I thank the Chair for permitting me to raise this matter which concerns the appalling housing situation in Dún Laoghaire-Rathdown county. At this stage it is the worst housing crisis in the country. There is a serious national housing crisis and approximately 30,000 housing applicants on local authority housing waiting lists. The Minister has announced 3,500 house starts for 1994 which, with surrenders, will result in 7,000 new lettings this year. The problem, however, is that the number on the waiting lists is rising faster than house provision. For example, when the Minister announced his plan for social housing in 1991 there were 23,000 on the waiting lists, now the figure is almost 30,000. Indeed, the Minister's promise of 7,000 new lettings this year is considerably less than the 10,000 new lettings which the plan for social housing was supposed to produce.
The Government's answer to the housing crisis, the plan for social housing, is simply not working and needs to be drastically overhauled.
In Dún Laoghaire-Rathdown the situation is even worse than the national picture, it has the worst housing problem in the country. There are over 1,300 applicants on its housing waiting list, the largest number on any county council housing list. There are approximately 700 awaiting transfer from sub-standard accommodation or from flats which need refurbishment. Dún Laoghaire-Rathdown Council has over 500 dwellings without a bathroom, and over 200 without an indoor toilet. In the private rented sector, rents are perhaps the highest in the country while many privately rented dwellings are virtually uninhabitable.

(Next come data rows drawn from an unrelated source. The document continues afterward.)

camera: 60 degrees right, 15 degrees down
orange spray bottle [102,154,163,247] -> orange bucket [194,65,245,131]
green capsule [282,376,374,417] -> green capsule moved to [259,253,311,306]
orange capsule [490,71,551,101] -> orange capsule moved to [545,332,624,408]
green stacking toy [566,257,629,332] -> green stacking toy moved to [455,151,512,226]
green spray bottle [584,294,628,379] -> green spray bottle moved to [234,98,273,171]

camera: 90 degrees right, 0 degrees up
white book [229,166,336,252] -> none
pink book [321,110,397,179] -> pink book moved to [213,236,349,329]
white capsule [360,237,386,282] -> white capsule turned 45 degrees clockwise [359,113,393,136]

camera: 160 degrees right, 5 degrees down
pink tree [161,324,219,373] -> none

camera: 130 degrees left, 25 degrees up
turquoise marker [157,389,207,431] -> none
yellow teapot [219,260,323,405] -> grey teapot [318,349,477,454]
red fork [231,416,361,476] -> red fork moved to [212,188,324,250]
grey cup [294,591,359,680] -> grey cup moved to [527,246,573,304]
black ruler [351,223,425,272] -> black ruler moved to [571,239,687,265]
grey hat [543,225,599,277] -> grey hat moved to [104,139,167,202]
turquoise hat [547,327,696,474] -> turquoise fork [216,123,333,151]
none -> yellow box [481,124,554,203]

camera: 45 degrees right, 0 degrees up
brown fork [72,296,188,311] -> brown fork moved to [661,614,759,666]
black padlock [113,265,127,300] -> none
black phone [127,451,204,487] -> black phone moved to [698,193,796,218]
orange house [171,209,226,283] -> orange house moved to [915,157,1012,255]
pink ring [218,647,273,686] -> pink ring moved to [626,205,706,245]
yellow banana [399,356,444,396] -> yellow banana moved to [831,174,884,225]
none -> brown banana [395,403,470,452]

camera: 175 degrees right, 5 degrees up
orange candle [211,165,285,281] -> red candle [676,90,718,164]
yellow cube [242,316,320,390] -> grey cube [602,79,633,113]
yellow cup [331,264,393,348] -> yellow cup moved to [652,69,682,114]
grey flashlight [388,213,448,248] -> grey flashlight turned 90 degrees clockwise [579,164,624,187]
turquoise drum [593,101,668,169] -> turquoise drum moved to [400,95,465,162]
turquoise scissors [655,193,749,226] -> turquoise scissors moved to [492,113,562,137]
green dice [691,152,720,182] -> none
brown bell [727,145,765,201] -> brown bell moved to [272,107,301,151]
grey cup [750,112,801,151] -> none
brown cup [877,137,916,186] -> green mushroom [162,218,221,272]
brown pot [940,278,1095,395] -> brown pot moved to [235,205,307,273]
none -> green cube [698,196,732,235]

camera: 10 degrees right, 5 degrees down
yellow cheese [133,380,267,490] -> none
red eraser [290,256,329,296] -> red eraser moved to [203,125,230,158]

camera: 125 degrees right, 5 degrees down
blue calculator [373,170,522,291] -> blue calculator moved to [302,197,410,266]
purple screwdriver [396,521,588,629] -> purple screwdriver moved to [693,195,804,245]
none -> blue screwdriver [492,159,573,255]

House prices in Dún Laoghaire-Rathdown are the highest in the country, forcing even more people on housing waiting lists and making it difficult to use the shared ownership scheme as a means of reducing them. The price of starter houses for first time buyers is between £55,000 and £60,000. Houses in local authority estates are currently selling at between £40,000 and £50,000.
This combination of long waiting list, sub-standard housing stock and high private house prices makes Dún Laoghaire-Rathdown's problem unique. However, the special circumstances of Dún Laoghaire-Rathdown have not been recognised by the Minister. The allocation for 1994 is 125 house starts — for a combined applicant and transfer list of approximately 2,000.
In his budget speech, the Minister for Finance stated that an extra £15 million was being made available for local authority housing. What has become of this money? The National Housing Allocation for 1994 is 3,500 — the same as 1993. Where is the extra money?
I am not asking the Minister to make an extra allocation to Dún Laoghaire-Rathdown. The housing situation in the new county is critical. Families who are waiting for housing are becoming desperate. Today I heard from a family who in desperation has decided to squat in a vacant house; from a young mother who is homeless and who has a child suffering from spina bifida; from a mother who has four teenage girls in a house with no bathroom; from a couple who are sharing a bedroom with two children, one of whom is 13 years old and from an elderly couple who have been served with notice of eviction and who are terrified at the prospect of homelessness.
I appeal to the Minister to make additional funds available to help relieve the hidden misery of the thousands stuck on housing waiting lists and to increase the allocation of 125 house starts which he has made available to Dún Laoghaire this year but which is inadequate.